··· EXCERPTED DATA
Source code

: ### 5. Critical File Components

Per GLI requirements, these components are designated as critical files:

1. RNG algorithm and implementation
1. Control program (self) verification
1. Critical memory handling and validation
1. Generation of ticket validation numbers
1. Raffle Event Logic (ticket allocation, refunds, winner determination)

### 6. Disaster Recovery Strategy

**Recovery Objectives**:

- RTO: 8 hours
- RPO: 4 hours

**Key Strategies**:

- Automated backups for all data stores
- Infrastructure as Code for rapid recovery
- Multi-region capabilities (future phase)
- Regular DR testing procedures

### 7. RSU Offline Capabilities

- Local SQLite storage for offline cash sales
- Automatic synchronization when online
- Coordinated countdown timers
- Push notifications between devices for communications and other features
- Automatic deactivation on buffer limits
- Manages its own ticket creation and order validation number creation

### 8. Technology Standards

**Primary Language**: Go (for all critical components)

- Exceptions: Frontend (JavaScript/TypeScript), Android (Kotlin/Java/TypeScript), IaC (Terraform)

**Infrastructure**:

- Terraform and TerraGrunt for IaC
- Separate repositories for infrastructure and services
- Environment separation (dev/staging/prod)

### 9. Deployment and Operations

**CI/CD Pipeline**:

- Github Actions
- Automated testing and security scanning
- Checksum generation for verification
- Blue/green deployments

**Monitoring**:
······
WHAT IS BEING ASKED -
Copy the material again word for word, starting at the line that contains "1. RNG algorithm and implementation" and ending at the last line of the material.

WRITTEN REPLY -
1. RNG algorithm and implementation
1. Control program (self) verification
1. Critical memory handling and validation
1. Generation of ticket validation numbers
1. Raffle Event Logic (ticket allocation, refunds, winner determination)

### 6. Disaster Recovery Strategy

**Recovery Objectives**:

- RTO: 8 hours
- RPO: 4 hours

**Key Strategies**:

- Automated backups for all data stores
- Infrastructure as Code for rapid recovery
- Multi-region capabilities (future phase)
- Regular DR testing procedures

### 7. RSU Offline Capabilities

- Local SQLite storage for offline cash sales
- Automatic synchronization when online
- Coordinated countdown timers
- Push notifications between devices for communications and other features
- Automatic deactivation on buffer limits
- Manages its own ticket creation and order validation number creation

### 8. Technology Standards

**Primary Language**: Go (for all critical components)

- Exceptions: Frontend (JavaScript/TypeScript), Android (Kotlin/Java/TypeScript), IaC (Terraform)

**Infrastructure**:

- Terraform and TerraGrunt for IaC
- Separate repositories for infrastructure and services
- Environment separation (dev/staging/prod)

### 9. Deployment and Operations

**CI/CD Pipeline**:

- Github Actions
- Automated testing and security scanning
- Checksum generation for verification
- Blue/green deployments

**Monitoring**:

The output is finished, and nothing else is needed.